Underground Mystery
Dotted around the chic streets of Paris’s Right Bank are a series of hidden rabbit warrens. These forgotten shopping centers, mostly built in the 1960s and ’70s, provide a fascinating frozen-in-time snapshot of another, not so distant, era.
They are found around the feet of large apartment buildings, the kind with enviable addresses in wealthy areas, wrap-around balconies and large spaces. They are the kinds of apartment units that sell for a small fortune. And yet at their heart are urban experiments gone wrong.
Clearly the Galerie Marchande was an integral part of the initial building design, and perhaps even a key selling point for early purchasers of the apartments. These galeries were – and still are – highly stylised spaces, with public art and carefully thought-out lines and colors. Unchanged, though, since the day they were built, they have become anachronistic and completely disfuctional. Non(sense)-spaces in a crowded city.

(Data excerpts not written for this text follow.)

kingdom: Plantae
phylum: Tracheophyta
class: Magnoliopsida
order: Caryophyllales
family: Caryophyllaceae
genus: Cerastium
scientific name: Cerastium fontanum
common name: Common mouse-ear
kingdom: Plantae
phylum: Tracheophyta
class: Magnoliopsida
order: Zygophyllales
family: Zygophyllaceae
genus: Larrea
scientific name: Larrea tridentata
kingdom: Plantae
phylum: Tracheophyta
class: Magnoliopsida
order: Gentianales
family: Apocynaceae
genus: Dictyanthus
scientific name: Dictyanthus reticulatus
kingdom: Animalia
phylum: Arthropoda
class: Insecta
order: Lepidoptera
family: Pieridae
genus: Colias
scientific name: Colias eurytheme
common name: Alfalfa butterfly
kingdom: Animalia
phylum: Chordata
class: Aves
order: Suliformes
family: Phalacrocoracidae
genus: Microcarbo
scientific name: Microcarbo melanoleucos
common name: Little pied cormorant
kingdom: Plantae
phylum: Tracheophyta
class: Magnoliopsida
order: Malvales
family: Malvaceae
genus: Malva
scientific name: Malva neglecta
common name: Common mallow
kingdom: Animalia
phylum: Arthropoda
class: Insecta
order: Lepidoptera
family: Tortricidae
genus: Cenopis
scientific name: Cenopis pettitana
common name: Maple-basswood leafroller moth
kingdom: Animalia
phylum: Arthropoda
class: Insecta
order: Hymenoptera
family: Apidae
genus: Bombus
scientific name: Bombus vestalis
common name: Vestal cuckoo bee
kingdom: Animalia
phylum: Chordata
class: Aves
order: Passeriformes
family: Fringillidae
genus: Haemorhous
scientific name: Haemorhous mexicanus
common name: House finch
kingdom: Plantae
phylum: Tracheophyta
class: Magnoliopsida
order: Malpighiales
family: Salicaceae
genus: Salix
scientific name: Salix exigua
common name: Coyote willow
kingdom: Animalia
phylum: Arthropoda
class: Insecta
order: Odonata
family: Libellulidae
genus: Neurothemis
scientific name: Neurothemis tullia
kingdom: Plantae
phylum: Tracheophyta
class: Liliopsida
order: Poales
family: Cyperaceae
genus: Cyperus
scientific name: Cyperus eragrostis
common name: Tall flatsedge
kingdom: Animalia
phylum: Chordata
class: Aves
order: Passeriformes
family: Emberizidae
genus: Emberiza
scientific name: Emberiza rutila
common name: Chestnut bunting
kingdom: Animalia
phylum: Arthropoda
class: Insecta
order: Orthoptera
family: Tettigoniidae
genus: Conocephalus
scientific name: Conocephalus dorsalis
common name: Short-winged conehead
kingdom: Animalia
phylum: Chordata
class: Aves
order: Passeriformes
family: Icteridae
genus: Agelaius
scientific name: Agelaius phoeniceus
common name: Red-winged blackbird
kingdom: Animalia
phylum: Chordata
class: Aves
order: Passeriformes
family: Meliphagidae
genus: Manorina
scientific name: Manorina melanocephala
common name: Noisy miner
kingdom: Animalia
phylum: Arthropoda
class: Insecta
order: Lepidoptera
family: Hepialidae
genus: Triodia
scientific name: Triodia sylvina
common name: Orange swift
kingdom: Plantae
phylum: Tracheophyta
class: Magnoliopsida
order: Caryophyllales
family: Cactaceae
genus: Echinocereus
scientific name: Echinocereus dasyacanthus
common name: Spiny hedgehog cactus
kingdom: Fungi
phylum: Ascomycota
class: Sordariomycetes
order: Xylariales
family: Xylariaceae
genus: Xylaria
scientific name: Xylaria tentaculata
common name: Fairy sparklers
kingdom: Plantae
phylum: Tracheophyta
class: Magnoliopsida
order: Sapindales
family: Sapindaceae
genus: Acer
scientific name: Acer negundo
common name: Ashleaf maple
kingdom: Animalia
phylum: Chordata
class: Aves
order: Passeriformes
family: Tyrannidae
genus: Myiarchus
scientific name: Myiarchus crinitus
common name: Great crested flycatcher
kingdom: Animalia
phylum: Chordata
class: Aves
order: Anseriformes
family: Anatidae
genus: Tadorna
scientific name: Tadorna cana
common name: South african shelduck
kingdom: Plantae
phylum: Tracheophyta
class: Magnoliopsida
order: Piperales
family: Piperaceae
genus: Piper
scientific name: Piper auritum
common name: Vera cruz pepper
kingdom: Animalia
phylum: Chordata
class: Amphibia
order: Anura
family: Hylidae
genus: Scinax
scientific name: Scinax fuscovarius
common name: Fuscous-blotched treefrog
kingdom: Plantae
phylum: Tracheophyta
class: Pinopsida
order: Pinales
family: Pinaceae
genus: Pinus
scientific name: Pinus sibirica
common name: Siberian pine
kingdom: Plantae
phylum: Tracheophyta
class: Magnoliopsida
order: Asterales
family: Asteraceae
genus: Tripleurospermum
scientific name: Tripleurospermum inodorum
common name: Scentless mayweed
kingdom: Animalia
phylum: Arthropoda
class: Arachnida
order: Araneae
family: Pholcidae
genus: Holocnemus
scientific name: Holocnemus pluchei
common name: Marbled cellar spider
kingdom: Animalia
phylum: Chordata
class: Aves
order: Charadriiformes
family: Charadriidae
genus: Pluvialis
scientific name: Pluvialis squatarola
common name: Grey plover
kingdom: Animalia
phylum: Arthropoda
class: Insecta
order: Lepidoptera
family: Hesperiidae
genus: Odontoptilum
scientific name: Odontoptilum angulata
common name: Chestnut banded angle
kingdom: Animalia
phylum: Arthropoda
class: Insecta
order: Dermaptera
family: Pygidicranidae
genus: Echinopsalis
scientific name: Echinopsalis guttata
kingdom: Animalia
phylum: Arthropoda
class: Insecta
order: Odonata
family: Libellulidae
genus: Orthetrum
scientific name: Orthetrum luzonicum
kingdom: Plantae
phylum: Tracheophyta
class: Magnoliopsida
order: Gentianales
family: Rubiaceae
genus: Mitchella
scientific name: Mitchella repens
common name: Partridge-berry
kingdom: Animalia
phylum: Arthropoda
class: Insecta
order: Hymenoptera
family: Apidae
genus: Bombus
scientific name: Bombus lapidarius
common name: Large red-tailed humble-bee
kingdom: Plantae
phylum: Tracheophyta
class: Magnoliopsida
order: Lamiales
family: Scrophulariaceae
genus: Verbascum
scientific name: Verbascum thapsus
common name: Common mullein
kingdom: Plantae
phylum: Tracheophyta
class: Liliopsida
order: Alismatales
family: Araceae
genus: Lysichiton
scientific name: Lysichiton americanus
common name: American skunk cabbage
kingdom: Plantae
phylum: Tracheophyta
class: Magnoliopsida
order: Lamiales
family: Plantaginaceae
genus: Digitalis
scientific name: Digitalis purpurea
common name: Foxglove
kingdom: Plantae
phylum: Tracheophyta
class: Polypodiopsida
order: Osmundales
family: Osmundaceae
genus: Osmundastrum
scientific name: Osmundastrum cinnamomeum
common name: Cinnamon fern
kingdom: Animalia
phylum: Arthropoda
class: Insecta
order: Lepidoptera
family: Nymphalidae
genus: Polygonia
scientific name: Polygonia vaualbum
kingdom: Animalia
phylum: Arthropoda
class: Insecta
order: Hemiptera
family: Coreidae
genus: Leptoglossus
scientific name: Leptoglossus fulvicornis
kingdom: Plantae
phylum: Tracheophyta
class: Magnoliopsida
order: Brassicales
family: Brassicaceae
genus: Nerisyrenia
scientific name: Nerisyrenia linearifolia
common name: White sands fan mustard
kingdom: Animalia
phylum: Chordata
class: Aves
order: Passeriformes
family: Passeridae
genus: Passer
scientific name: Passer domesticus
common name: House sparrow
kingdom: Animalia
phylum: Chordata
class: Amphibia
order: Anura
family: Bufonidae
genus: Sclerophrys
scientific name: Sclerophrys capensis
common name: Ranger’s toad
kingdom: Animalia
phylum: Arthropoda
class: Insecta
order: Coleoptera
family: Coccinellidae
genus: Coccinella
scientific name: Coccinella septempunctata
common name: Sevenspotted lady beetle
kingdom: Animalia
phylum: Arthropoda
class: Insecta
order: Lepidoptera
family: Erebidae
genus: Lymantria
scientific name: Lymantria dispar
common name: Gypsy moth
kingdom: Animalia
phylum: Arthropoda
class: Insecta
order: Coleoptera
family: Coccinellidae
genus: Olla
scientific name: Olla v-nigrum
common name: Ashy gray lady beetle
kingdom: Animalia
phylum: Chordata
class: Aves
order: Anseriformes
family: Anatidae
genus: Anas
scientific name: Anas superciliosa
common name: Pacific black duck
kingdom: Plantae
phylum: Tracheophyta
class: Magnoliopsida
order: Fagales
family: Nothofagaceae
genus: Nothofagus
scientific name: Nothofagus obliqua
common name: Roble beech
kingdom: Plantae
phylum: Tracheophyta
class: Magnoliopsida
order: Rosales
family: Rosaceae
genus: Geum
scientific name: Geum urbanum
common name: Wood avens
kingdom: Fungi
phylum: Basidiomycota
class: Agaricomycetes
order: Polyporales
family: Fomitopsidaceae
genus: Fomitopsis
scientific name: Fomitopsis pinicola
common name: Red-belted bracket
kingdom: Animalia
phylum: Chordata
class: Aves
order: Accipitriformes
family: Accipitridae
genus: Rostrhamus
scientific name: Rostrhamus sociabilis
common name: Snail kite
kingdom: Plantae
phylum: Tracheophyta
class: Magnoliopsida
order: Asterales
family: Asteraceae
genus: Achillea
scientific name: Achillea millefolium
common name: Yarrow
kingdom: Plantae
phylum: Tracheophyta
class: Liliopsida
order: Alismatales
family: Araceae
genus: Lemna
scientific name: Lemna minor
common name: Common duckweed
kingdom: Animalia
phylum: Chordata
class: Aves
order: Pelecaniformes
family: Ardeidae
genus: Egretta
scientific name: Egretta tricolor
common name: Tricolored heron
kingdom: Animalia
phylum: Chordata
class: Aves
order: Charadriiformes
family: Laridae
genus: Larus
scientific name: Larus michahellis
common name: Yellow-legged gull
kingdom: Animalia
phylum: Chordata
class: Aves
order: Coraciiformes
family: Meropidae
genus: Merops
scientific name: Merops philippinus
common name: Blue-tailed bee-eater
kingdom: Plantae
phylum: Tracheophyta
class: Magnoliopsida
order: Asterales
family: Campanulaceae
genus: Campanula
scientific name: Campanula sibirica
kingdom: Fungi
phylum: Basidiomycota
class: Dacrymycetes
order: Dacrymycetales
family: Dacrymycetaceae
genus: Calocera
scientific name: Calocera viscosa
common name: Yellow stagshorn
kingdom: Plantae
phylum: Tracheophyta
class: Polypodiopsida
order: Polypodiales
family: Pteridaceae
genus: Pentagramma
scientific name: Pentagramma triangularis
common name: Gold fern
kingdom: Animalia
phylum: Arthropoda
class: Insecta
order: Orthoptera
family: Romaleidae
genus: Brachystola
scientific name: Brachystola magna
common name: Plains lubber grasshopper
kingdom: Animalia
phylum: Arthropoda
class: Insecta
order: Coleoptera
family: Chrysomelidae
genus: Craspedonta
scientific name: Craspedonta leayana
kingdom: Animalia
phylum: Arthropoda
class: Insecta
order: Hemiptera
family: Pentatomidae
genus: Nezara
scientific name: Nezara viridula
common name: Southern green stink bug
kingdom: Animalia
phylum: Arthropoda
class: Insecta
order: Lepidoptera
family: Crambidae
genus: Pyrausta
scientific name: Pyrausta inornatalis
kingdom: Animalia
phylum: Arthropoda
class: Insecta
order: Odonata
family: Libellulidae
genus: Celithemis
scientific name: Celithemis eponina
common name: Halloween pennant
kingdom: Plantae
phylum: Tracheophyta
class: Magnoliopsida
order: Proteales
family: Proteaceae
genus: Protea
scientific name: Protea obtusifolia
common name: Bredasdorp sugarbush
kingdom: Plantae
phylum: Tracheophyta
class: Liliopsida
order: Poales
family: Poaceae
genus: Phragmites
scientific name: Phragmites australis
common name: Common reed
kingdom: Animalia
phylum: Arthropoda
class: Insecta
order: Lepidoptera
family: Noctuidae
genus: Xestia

There is something vaguely comical about some of the scenes. They are empty stage sets waiting for a return of the ghost performers from another time. Cordoned off, sometimes behind glass walls, there are escalators – thick with dust – that no longer move, and communal zones where people no longer meet or rest.
Designed to attract both residents and passers by, they lack human activity today. But it they are still there. There are the survivors – key cutters, fast-food outlets, repair shops – spaced out in isolation. There are zones that have changed function; shop units that have become office spaces, profiteers that have ensured the death of the galleries at the weekends – normally the busiest period of such facilities.